Interview: “My Life as a Leopard 2 Crewman” - Pt.3

In the first part of the interview, ADSL explained how he became a tanker and what it was like to fire his first round in a Leopard 2 MBT and the second part covered vehicle maintenance and cleaning.

So, how good is the Leopard 2 in comparison to the M1A2?

I thought that question would come up eventually and there is an easy answer: the Leopard 2 is superior!


This is the answer you will get from any serious tanker anywhere on this planet! Nobody says “our tank is weak and the other tank is better”. This shows our pride and faith in what we drive and it is important to have this spirit. Only someone who believes in his “Iron Pig” is a good tanker.

Actually, I have never had the pleasure to drive an M1, which of course is something I would like to do even today. However, I did see some Americans training in Bergen (a NATO training area and shooting range in northern Germany) and served with a couple of senior Master Sergeants who shared their experiences. Some of them had multiple experiences with other tanks and with training events in an international environment.
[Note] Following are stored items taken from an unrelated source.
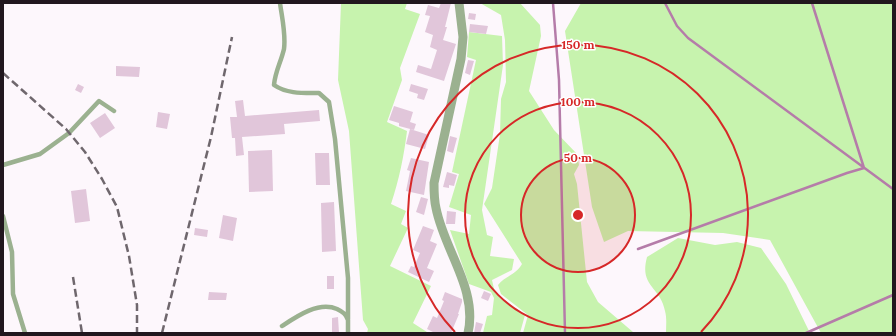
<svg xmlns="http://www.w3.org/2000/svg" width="896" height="336" font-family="Lora,serif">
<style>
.green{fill:#c7f3ae}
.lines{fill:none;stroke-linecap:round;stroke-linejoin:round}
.stream{stroke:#b57ca9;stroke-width:2.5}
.building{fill:#e1c6da}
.lane{stroke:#9bb190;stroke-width:4.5}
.street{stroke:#9bb190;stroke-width:9}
.rail{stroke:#6f676d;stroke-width:2.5;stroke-dasharray:8 4;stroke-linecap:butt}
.ring{fill:none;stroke:#d62828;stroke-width:2}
.centre{fill:#d62828;stroke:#fff;stroke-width:2}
.ring-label{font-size:12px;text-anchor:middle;font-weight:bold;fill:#d62828;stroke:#fff;stroke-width:3;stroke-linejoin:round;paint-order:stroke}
</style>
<rect width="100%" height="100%" fill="#fdf7fc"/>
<path class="green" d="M 341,3 L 407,3 L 405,9 L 420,14 L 400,68 L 402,80 L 387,122 L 407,131 C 404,156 399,180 391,204 L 406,211 L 401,224 L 408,228 L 390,266 L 431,286 L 413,323 L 427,332 L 427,333 L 367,333 L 368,329 L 363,320 L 349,131 L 338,80 Z
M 480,3 L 520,3 L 540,25 L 541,36 L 529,91 L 554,130 L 577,154 L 579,165 L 574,174 L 577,184 L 587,282 L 598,302 L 633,332 L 651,333 L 523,333 L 528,315 L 501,294 L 498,285 C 505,276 516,275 522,264 L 484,204 L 492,188 L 500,134 L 501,99 L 506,82 L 505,40 L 501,15 Z
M 581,3 L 893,3 L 893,333 L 821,333 L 770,240 L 723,233 L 628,231 L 604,242 L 592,207 L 565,31 Z
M 469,32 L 502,36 L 503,65 L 482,210 L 487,235 L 493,237 L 490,256 L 514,259 L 512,270 L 492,280 L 495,293 L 525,315 L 520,333 L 483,333 L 487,316 L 492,315 L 494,298 L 491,292 L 469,284 L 450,230 L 469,234 L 471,215 L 449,207 L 459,174 L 452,172 L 476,60 L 467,57 Z
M 678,238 L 715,245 L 737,242 L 761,248 L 786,284 L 810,333 L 666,333 C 666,326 667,318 665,311 C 660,286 639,287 647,257 Z"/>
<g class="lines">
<path class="stream" d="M 553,3 L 559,80 L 565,333
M 665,3 L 677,26 L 688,38 L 893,189
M 638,249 L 847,173 L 864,168 L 812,3
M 806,333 L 893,295"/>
</g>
<path class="building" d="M 441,3 L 451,3 L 445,27 L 447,27 L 443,40 L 456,44 L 444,81 L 416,72 L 418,65 L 431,69 L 437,50 L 430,47 L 433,35 L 425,32 L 430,16 L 425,15 L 428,5 L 439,8 Z
M 469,13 L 476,14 L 475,20 L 468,19 Z
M 470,24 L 488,26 L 486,34 L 469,32 Z
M 468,60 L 474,61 L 470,75 L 465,73 Z
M 116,66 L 140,67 L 139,77 L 116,76 Z
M 78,84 L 84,87 L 81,93 L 75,90 Z
M 411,84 L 428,89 L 424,100 L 417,98 L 418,94 L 409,91 Z
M 243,100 L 245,116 L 319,110 L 320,121 L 284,124 L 285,134 L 242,137 L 244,155 L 236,156 L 235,138 L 232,138 L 230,117 L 237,117 L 235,101 Z
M 394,106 L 413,112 L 410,122 L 416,124 L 414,130 L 399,126 L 399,123 L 389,120 Z
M 158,112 L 170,114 L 167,129 L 156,127 Z
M 105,113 L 115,128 L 100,138 L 90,123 Z
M 410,129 L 429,135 L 425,149 L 406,144 Z
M 450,136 L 457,138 L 453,153 L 447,151 Z
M 272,150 L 273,191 L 249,192 L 248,151 Z
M 315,153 L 329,153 L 330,185 L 316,185 Z
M 411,158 L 429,162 L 424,195 L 406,191 L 410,171 L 407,170 Z
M 447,172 L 457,175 L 454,186 L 449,185 L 449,188 L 443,187 Z
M 86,189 L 90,221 L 75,223 L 71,191 Z
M 421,197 L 428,199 L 424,215 L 416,212 Z
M 334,202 L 336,251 L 322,252 L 321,203 Z
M 447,211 L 456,212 L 455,224 L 446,224 Z
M 223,215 L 237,218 L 233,241 L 219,238 Z
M 423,226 L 434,230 L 430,241 L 437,244 L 427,268 L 434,271 L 429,282 L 408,272 L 411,266 L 414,267 L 420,253 L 413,250 Z
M 195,228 L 208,230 L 207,237 L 194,235 Z
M 327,276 L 334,276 L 334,289 L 327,289 Z
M 484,291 L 491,294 L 488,301 L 481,298 Z
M 209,292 L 227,293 L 226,300 L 208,300 Z
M 445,292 L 462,299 L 462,302 L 458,314 L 459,314 L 451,333 L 435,333 L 427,329 L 433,316 L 437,318 L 444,301 L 442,300 Z
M 338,317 L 339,333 L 332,333 L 332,318 Z
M 476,322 L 483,324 L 480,333 L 474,333 Z"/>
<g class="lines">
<path class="lane" d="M 280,3 C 282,18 286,34 284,49 C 281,62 275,72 274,85 C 287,94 303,93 319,93 L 329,102 L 335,139 L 348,278 L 348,319
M 3,165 L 40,154 L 69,133 L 99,101 L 114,111
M 3,216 L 12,252 L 13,294 L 25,333
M 282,326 C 297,316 319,301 337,309 C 343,312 346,314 348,320 C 348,324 348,329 348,333"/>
<path class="street" d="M 459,3 L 463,37 L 461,59 L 434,183 C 434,192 434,200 436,208 C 444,250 478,289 468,333"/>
<path class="rail" d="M 3,73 L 66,129 L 85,152 L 102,179 L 117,207 L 129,256 L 137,305 L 137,333
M 73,277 L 82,333
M 162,333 L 211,137 L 232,37"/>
</g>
<circle cx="578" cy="215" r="57" fill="#d62828" fill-opacity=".12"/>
<g class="ring">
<circle cx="578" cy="215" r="57"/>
<circle cx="578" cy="215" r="113"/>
<path d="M455 332A170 170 0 1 1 701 332"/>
</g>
<circle cx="578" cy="215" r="6" class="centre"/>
<g class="ring-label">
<text x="578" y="49">150 m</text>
<text x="578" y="106">100 m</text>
<text x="578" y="162">50 m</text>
</g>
<rect width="896" height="336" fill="none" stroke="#21171e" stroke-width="8"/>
</svg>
The setup of the tanks is not that different; they both share the same crew layout and roles. They look a little different of course, but even here there are many similarities, commonly shared between all western tanks from the 80s and 90s. All of them use a secret amour layout, which is composed of cast steel and some composite amour layers inside. They are bulky and quite tall. The differences are more noticeable inside. The Americans favor a different layout for the gunnery station, sight systems and controls. They still use some sensors we experienced to be inaccurate, such as the wind sensor. We use a multi-fuel twin turbo diesel engine while the M1 has a gas turbine. Does it make a difference though?


Well, the Leopard 2 (including the A4 and A5 versions) is extremely agile and can accelerate fast even in extremely rough conditions. However, it takes some time to transfer the torque to the tracks, while the M1 has the torque readily available because it uses a turbine. Nevertheless, on medium to long distances, the Leopard 2 out-accelerates the Abrams. When it comes to agility, the Leopard 2 was always able to turn more tightly than the M1. Whether that makes one tank superior to the other or not… it’s hard to say. The M1 in this case was the A1 and A2 version and it was always a little bit heavier than our A4 or A5. The A6 with its longer gun barrel brought us nearly to the same level and we lost a lot of the agility due to that. We traded that in for having a bigger punch and a somewhat better range.

The M1A1 and the following versions use the same license-produced gun we have used since the very first version of the Leopard 2. It shows that it was the correct decision to adopt the 120mm smoothbore, allowing the Leopard 2 to boast that the gun it used from the start was better than the gun used in the first versions of the M1.


There are many other differences and many similarities as well. What makes the real difference is always the crew and its training. When I was serving, we still worked with national service recruits. In those days the length of national service was first 10 months and later 9 months, with the first 2-3 months consisting of basic training. Consequently, there was not a lot of time to train them and create a team out of them. In any case, we were always able to reach our goals and were comparable to other crews.

Until the early 90s, there were some contests between different nations and their tank crews. The Canadian Army Trophy was one of the tank-exclusive ones. Before it was cancelled, Germany and other Leopard users won most of the trophies. I believe that this fact alone shows quite well that the Leopard and its crews do rightfully belong amongst the best in the world. Saying anything else would be blasphemy.


Of course, there have been things on other tanks or armies that we wanted to have as well. Many of our commanders, for example, desired the .50 caliber machinegun on the M1 commander hatch for its power, or helmets for tank crews with built-in radio, which were better when compared to our system. One thing we never wanted, however, was to trade in our “ride”, we were very proud of it and felt honored to have it.

The Americans have one advantage over us: the M1 is at least already combat-proven and known to work well, which does not apply to the Leopard 2, besides its use in Kosovo and by Canada in Afghanistan. Still, if it came to the worst, I am sure it could do its job.

For me personally and for most of my former or still active comrades, the Leopard 2 is the best tank in the world.